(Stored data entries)
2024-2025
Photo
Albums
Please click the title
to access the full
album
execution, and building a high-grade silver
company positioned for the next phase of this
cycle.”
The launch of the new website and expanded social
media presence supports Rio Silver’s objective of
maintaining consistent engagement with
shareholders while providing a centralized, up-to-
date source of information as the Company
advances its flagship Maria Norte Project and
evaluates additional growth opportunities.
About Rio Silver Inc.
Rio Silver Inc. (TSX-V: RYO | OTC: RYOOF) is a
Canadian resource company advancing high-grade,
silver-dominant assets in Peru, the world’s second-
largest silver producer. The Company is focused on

Work order. Your task is to set down exactly the lines from the line containing "date source of information as the Company" to the end of the data above, including both ends.

Problem solution.
date source of information as the Company
advances its flagship Maria Norte Project and
evaluates additional growth opportunities.
About Rio Silver Inc.
Rio Silver Inc. (TSX-V: RYO | OTC: RYOOF) is a
Canadian resource company advancing high-grade,
silver-dominant assets in Peru, the world’s second-
largest silver producer. The Company is focused on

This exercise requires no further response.